■ Task
Nothing but the lines from the start of the records through the line that contains "text_box [345, 633, 597, 800]" is to be copied, and each is to be copied exactly.

■ ■ ■ ■

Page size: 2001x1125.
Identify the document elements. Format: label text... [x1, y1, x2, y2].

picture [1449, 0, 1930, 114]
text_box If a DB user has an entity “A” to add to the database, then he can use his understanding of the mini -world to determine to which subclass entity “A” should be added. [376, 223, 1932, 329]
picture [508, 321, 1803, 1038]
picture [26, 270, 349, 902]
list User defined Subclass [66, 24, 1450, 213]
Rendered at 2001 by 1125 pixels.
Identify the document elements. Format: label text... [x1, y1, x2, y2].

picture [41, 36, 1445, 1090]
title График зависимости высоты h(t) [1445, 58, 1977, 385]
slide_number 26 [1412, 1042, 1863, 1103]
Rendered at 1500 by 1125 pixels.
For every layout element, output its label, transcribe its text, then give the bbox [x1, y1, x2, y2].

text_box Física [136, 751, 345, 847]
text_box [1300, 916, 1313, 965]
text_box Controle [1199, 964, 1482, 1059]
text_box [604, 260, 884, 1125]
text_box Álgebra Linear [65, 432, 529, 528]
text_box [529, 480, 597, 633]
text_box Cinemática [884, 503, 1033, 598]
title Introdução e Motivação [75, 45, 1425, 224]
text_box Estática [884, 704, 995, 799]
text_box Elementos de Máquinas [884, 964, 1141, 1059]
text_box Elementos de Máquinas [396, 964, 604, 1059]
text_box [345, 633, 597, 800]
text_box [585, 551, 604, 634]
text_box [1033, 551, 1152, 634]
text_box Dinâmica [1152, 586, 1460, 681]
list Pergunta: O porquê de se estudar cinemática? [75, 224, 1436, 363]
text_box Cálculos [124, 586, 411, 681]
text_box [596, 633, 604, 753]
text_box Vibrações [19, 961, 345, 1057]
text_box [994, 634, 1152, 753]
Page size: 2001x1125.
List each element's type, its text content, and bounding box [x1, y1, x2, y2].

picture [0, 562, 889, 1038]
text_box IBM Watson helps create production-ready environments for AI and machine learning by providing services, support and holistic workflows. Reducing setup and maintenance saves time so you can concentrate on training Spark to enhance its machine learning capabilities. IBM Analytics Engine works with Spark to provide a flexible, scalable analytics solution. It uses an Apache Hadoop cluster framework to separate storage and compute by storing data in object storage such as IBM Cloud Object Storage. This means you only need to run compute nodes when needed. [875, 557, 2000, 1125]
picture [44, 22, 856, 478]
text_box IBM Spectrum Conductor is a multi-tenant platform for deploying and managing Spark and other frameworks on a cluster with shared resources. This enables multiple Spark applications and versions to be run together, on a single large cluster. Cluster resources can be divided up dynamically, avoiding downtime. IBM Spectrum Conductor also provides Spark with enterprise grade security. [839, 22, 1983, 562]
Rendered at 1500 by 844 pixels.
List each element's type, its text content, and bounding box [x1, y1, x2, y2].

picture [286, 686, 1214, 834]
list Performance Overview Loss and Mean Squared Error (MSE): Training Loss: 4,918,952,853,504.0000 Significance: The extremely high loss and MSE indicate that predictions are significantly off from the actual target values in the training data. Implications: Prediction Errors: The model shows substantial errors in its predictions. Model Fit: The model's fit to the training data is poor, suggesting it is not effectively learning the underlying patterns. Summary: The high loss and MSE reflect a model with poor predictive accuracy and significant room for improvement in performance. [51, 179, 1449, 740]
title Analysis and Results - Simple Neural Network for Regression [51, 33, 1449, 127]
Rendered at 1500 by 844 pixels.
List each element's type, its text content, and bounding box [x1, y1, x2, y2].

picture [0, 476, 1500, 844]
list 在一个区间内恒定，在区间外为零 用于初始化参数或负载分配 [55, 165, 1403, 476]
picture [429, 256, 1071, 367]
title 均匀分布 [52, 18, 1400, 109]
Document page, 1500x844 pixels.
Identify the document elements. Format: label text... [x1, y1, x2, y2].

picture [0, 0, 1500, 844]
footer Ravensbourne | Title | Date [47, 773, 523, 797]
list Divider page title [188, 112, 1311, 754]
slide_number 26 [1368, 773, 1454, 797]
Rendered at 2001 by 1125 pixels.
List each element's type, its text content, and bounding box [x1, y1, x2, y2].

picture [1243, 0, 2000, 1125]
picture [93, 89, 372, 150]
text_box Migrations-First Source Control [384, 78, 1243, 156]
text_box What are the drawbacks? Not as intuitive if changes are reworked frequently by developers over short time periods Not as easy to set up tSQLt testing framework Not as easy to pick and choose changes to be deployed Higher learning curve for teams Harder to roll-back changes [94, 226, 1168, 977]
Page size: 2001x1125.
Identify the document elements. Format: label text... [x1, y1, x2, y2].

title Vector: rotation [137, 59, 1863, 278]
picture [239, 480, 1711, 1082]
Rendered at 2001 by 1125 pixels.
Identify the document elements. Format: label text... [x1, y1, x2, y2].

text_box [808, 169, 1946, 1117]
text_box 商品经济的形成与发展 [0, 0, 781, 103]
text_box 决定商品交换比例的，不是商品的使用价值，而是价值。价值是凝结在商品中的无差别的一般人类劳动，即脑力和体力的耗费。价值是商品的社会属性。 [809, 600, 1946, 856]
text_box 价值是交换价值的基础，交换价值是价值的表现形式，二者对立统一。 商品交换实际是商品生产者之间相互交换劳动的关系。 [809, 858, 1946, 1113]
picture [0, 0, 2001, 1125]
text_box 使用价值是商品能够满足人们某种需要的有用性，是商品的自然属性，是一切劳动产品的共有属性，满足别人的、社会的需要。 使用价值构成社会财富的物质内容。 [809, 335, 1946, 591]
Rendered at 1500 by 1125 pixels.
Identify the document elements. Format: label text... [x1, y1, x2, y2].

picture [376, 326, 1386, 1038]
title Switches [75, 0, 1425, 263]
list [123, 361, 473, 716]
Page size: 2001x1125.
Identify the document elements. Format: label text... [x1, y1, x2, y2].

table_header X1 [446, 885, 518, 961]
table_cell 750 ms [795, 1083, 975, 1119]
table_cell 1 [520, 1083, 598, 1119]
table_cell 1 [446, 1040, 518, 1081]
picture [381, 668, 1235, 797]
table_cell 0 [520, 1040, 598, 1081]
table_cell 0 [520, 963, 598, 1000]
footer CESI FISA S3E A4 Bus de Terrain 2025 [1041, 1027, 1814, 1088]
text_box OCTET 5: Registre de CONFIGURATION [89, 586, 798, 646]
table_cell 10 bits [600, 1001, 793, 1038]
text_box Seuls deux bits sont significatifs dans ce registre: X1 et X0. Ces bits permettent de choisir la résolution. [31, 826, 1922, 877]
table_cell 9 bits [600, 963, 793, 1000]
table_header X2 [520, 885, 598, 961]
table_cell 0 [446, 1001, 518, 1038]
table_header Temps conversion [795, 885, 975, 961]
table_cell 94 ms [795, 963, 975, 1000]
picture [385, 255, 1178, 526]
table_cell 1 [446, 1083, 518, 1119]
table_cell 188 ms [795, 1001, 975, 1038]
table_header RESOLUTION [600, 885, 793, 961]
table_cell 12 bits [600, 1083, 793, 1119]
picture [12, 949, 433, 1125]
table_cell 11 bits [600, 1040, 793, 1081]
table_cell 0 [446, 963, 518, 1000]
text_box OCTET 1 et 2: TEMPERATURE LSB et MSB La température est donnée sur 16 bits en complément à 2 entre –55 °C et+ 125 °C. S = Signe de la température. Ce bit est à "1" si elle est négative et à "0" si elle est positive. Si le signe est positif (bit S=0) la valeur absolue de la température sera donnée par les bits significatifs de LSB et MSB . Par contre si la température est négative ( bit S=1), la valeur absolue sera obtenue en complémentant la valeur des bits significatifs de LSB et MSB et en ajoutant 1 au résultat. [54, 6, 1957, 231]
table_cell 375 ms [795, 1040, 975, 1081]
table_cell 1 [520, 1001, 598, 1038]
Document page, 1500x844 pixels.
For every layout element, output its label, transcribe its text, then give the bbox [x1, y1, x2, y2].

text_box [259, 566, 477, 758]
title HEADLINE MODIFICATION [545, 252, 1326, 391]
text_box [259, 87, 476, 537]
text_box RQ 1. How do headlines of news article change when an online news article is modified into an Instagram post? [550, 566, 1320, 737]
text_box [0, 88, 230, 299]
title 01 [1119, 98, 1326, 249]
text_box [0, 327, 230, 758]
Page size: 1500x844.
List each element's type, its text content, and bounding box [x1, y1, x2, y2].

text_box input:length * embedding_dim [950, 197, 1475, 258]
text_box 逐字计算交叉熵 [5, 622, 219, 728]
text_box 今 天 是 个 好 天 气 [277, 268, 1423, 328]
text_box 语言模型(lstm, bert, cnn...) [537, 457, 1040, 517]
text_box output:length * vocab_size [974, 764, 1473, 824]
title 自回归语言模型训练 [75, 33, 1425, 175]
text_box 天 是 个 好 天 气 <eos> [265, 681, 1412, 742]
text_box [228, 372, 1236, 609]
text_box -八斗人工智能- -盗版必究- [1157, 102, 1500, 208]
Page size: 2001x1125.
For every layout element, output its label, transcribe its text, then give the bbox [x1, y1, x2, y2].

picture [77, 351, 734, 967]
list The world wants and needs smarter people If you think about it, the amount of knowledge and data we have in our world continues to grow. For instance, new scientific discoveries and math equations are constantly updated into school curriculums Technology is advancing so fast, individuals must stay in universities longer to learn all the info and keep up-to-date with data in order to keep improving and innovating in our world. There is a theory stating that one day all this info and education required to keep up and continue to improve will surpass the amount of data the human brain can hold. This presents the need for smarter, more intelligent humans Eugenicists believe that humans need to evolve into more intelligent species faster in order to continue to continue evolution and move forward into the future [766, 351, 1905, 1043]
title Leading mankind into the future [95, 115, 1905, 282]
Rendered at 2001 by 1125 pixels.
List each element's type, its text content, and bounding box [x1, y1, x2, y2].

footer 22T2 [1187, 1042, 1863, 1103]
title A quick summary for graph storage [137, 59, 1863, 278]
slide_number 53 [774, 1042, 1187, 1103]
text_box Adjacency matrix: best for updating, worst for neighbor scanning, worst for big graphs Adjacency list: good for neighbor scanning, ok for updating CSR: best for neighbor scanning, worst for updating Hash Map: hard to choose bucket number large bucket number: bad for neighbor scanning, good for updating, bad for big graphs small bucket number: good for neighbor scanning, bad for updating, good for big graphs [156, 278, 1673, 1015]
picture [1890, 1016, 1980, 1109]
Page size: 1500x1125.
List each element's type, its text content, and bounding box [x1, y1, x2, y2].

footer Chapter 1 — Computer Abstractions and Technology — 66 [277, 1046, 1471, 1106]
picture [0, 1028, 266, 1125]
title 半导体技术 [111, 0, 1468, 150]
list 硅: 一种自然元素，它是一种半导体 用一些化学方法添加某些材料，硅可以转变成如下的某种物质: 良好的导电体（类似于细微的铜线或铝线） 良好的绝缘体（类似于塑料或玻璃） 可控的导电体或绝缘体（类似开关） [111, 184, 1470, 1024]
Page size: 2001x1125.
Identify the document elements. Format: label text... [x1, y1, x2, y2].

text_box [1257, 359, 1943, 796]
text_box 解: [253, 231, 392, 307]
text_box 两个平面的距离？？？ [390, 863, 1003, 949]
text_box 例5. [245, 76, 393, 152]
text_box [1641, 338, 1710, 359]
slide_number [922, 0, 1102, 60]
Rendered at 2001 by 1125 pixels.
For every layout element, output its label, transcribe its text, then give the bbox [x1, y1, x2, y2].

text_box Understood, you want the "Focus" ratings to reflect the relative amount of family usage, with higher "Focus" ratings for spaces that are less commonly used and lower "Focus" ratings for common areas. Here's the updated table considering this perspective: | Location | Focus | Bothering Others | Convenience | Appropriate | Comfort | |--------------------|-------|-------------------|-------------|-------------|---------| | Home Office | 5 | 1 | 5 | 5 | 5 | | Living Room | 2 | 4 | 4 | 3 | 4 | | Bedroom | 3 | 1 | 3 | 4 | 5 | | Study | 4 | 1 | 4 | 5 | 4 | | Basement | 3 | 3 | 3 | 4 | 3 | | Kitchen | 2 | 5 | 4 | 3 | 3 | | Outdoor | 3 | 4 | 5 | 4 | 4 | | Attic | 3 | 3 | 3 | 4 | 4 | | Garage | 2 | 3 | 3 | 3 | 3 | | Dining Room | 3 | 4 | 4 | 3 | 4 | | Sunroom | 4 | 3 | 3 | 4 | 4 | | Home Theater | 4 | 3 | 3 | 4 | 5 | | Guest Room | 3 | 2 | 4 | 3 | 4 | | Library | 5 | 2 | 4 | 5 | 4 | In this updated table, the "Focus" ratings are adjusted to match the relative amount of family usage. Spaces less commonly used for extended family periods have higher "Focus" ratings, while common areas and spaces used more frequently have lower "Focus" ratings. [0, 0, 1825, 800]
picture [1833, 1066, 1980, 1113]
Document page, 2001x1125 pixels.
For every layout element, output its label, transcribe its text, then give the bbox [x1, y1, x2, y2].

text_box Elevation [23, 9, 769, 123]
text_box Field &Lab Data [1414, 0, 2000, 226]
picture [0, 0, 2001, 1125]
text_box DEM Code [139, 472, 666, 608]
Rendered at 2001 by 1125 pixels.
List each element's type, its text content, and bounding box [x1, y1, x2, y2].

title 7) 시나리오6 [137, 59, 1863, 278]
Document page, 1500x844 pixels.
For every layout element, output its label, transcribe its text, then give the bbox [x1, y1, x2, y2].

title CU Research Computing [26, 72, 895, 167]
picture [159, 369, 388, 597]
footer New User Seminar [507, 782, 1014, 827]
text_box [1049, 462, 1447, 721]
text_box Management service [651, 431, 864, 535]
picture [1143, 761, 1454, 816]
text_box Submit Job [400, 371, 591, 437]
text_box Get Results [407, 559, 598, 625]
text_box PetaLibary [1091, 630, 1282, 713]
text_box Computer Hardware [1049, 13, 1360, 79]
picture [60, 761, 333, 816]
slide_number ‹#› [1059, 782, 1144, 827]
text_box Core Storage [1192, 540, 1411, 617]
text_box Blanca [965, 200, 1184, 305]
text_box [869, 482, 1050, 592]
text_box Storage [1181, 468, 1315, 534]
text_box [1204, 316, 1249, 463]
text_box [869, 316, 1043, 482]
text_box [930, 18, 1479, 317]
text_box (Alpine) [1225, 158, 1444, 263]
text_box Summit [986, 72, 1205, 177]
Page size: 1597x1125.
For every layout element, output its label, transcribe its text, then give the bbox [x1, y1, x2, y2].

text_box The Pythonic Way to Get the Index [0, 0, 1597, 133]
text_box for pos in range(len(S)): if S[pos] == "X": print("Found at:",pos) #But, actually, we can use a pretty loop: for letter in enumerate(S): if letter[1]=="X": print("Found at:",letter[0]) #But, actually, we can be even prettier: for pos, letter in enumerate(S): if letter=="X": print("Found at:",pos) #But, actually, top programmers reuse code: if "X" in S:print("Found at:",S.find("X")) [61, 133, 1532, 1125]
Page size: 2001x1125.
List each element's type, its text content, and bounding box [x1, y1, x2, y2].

■ ■ ■ ■

■ Answer to the problem
Page size: 2001x1125.
Identify the document elements. Format: label text... [x1, y1, x2, y2].

picture [1449, 0, 1930, 114]
text_box If a DB user has an entity “A” to add to the database, then he can use his understanding of the mini -world to determine to which subclass entity “A” should be added. [376, 223, 1932, 329]
picture [508, 321, 1803, 1038]
picture [26, 270, 349, 902]
list User defined Subclass [66, 24, 1450, 213]
Rendered at 2001 by 1125 pixels.
Identify the document elements. Format: label text... [x1, y1, x2, y2].

picture [41, 36, 1445, 1090]
title График зависимости высоты h(t) [1445, 58, 1977, 385]
slide_number 26 [1412, 1042, 1863, 1103]
Rendered at 1500 by 1125 pixels.
For every layout element, output its label, transcribe its text, then give the bbox [x1, y1, x2, y2].

text_box Física [136, 751, 345, 847]
text_box [1300, 916, 1313, 965]
text_box Controle [1199, 964, 1482, 1059]
text_box [604, 260, 884, 1125]
text_box Álgebra Linear [65, 432, 529, 528]
text_box [529, 480, 597, 633]
text_box Cinemática [884, 503, 1033, 598]
title Introdução e Motivação [75, 45, 1425, 224]
text_box Estática [884, 704, 995, 799]
text_box Elementos de Máquinas [884, 964, 1141, 1059]
text_box Elementos de Máquinas [396, 964, 604, 1059]
text_box [345, 633, 597, 800]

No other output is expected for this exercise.